(Beginning of GIVEN INFORMATION)
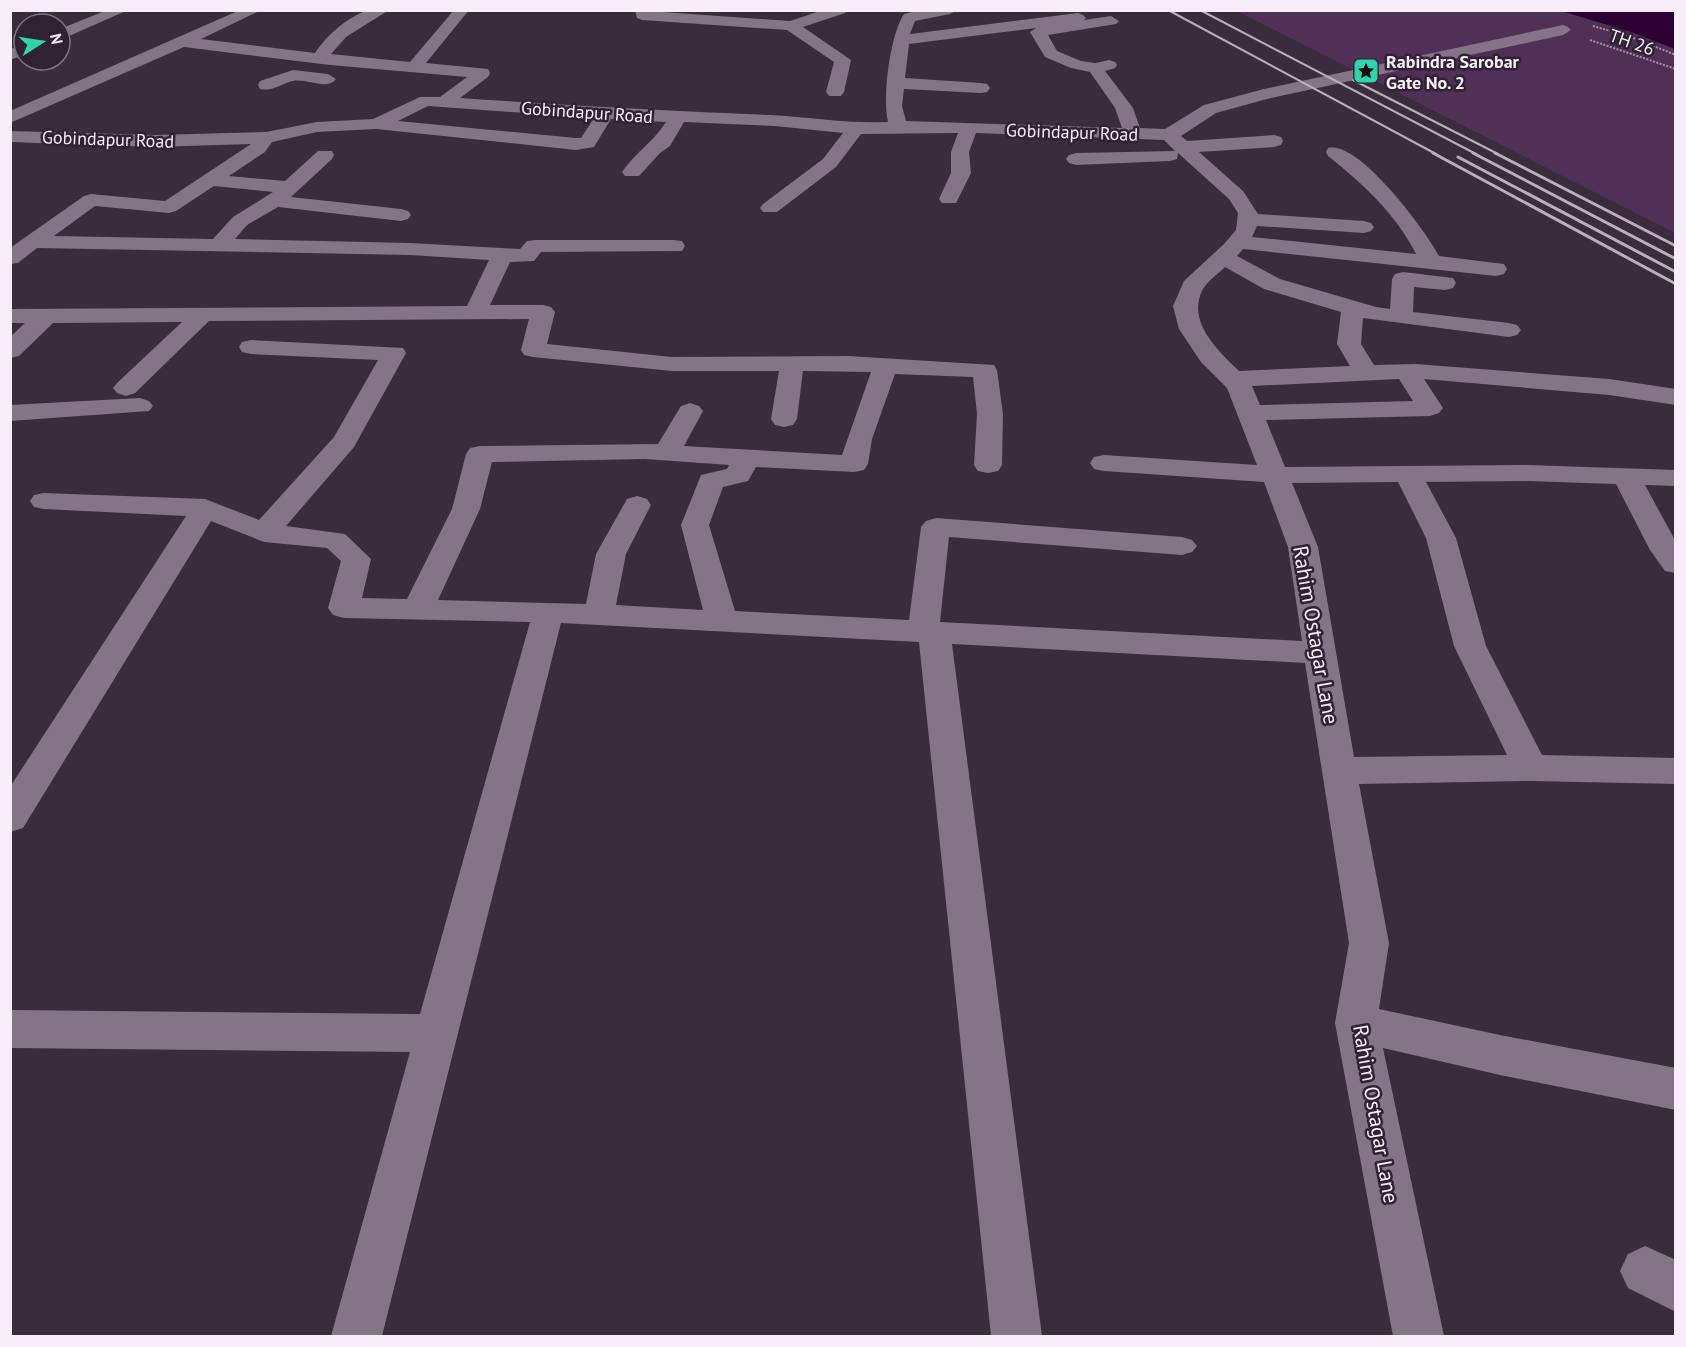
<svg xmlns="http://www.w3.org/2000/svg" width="1686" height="1347" viewBox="0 0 1686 1347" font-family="'PT Sans',sans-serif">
<rect width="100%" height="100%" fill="#3a2b3d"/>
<path fill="#503057" d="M1237,11H1675V233Z"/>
<path fill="#2c0035" d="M1561,11H1675V49L1631,32Z"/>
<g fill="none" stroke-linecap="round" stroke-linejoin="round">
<g stroke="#a296a4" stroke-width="2" stroke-dasharray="2 1.5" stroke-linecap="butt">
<path d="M1593,26L1628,36L1676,55"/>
<path d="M1590,40L1676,69"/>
</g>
<g fill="#857388" fill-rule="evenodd">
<path d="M107,10H128L60,40V29Z"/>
<path d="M240,10H261L201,39L315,53C326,36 349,15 370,10C376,9 383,10 389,10L346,37L331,54L410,62L454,10H469L426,63L488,69L490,73L488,77L460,98C563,105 667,111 770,115C810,117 848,124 888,122C882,98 890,35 904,14L921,10H957L950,14L915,21L910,34L1078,13L1083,15L1086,18L1084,20L1111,16L1119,21L1116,24L1048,35L1057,51L1081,61L1095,63L1109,60L1115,62L1117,65L1115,68L1105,71L1133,108L1140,128L1165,129L1204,105L1264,89L1563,25L1568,27L1571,30L1563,35L1267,99L1216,113L1181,136L1187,141L1274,135L1281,137L1283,141L1281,145L1274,147L1199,152L1243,191L1258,214L1364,221L1371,223L1374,227L1371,231L1364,233L1257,226L1252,237L1416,254C1396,214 1363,184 1328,156L1326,152L1328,148C1359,140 1426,231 1439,256L1504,264L1507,269L1504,274L1496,276L1243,249L1237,256L1280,279L1376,307L1390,309L1392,279L1395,274L1403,272L1453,278L1456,283L1453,288L1445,290L1414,287L1413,312L1509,323L1517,325L1521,330L1517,335L1509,337L1363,318L1361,344L1374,365L1416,364L1609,379L1676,389V405L1609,395L1424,379L1443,408L1439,413L1430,416L1266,420L1285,467L1527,465L1676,470V486L1645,485L1676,542V573L1665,571L1650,550L1616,484L1527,481L1426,482L1456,538L1486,646L1542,755L1676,758V784L1531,781L1359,784L1389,943L1379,1009L1500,1035L1676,1068V1110L1500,1075L1383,1048L1444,1336H1393L1335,1023L1349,943L1305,663L952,644L1042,1336H991L919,642L561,623L382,1336H331L410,1052L10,1048V1010L420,1014L530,622L344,618L333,615L328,608L341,561L327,548L264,542L211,521L23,828L10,832V787L186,516L44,509L34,507L30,501L34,495L44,493L205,499L259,520L334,437L378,360L251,354L242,352L239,347L242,342L251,340L403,348L406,353L354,447L286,526L345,534L371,559L362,598L407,599L452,509L466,454L470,448L480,446L658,444L681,406L690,403L699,406L703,411L684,446L842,455L871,372L803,371L797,419L793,425L784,427L775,425L771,419L779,371H672L533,357L524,355L521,350L529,319L209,321L135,393L126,396L117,393L113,388L117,383L182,322L53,323L19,356L10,358V337L25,323H10V309L467,306L489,260L410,255L37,248L18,263L10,264V248L84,196L91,194L165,201L251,144L155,147L10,142V131L155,135L266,132L317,122L373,119L420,97H440L467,77L330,65L184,47L10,123V111ZM1036,28L1030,32L1045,57L1071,68L1090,72L1115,108L1122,128L906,121L902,106L904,89L981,93L987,92L990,88L987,84L981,83L905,78L909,44ZM428,106L594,118L581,138H576L398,121ZM611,119L666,122C654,141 635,153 622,172L625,176H639L660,153L670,146L684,122L775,126L843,133L823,159L763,204L760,208L763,212H777L836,167L861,134L958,133L951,152V173L939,199L942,203H956L971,173L969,152L976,133L1164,140L1175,151L1076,153L1069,155L1066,159L1069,163L1076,165L1170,161L1177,159L1178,153L1229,199L1238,213L1236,230L1224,244L1184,281L1173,306L1179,329L1201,362L1227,388L1257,465L1104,455L1094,457L1090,463L1094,469L1104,471L1264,482L1288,547L1302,641L940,622L949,537L1182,555L1192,552L1197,546L1192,540L1182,537L936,518L926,521L921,527L909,620L735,611L709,525L723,487L748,481L756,467L854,472L864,470L868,464L872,439L895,374L973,377L977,414L974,465L978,471L988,473L998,471L1002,465L1003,414L997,370L994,365L848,356L672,357L547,344L555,312L551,307L543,305H490L510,262L534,261L541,252L682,251L685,246L682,241L674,240H535L527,241L520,249L410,243L235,239L247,225L278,207L401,221L408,219L411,215L408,211L401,209L291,197L332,159L334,155L332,151H318L285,181L229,176L265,152L272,142L317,132L376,129L576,150L594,147ZM214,186L273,192L233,217L213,239L54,236L95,206L169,213L176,211ZM1225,267L1264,289L1341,312L1337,344L1350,366L1239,371C1218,351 1187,322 1202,291C1206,282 1218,274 1225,267ZM1399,379L1413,401L1260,405L1252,386ZM645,459L729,465L727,469L701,475L681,525L703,610L616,605L626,554L651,505L647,499L637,496L627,499L596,554L586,604L438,600L480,509L492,462ZM1398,482L1426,538L1454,646L1507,755L1354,757L1318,547L1292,483Z"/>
<path d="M635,10L790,21L823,10H847L845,13L803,27L851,60L844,92L841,96H829L826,92L834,62L787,30L642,20L637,18Z"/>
<path d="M24,45V55L10,60V49Z"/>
<path d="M293,70L328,74L336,79C327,91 307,78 293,81C282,83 273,92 260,89L258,85L260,81Z"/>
<path d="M140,398L149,401L153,406L149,411L10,421V405Z"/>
<path d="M1645,1246L1676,1260V1312L1628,1288L1620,1271L1628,1254Z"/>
</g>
<g stroke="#baafbd" stroke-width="2">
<path d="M1168,10L1436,154"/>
<path d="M1200,10L1476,154"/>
<path d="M1353,80L1498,154"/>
</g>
<g stroke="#baafbd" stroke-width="3">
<path d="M1433,153L1676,284"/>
<path d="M1473,153L1676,259"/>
<path d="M1495,153L1676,246"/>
<path d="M1458,157L1676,272"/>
</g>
</g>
<defs>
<g id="sight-square" transform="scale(1.35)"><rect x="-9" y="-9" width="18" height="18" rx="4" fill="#2fd4aa" stroke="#302133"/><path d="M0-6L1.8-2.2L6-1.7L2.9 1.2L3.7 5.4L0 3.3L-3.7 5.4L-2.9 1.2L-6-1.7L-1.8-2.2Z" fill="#111"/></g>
</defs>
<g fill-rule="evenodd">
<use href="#sight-square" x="1366" y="71"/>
</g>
<g text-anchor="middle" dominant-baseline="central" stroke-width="5" stroke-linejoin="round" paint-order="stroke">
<g font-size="18" fill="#f7eef9" stroke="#302133">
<text transform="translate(1632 42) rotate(19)">TH 26</text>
<text transform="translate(587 112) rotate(4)">Gobindapur Road</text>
<text transform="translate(1072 132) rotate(2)">Gobindapur Road</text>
<text transform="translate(108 139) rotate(2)">Gobindapur Road</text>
</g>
<g font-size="18" font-weight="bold" fill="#f7eef9" stroke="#302133" text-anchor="start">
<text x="1386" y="61">Rabindra Sarobar<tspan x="1386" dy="21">Gate No. 2</tspan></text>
</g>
<g font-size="21" fill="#f7eef9" stroke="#302133">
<text transform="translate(1316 635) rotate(80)">Rahim Ostagar Lane</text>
<text transform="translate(1376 1114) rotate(80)">Rahim Ostagar Lane</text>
</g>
</g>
<rect width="1686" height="1347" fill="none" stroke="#f7eef9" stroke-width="24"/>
<g transform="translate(42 42) rotate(78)"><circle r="28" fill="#302133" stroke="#807382" stroke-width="1.5"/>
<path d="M0-4.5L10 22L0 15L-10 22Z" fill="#2fd4aa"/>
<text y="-9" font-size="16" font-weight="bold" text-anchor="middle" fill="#f7eef9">N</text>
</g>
</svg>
(End of GIVEN INFORMATION)
[WHAT THE EXERCISE ASKS]: Every line of the entries above that holds "linecap" should be copied out.

[RESULT FOR THIS TASK]:
<g fill="none" stroke-linecap="round" stroke-linejoin="round">
<g stroke="#a296a4" stroke-width="2" stroke-dasharray="2 1.5" stroke-linecap="butt">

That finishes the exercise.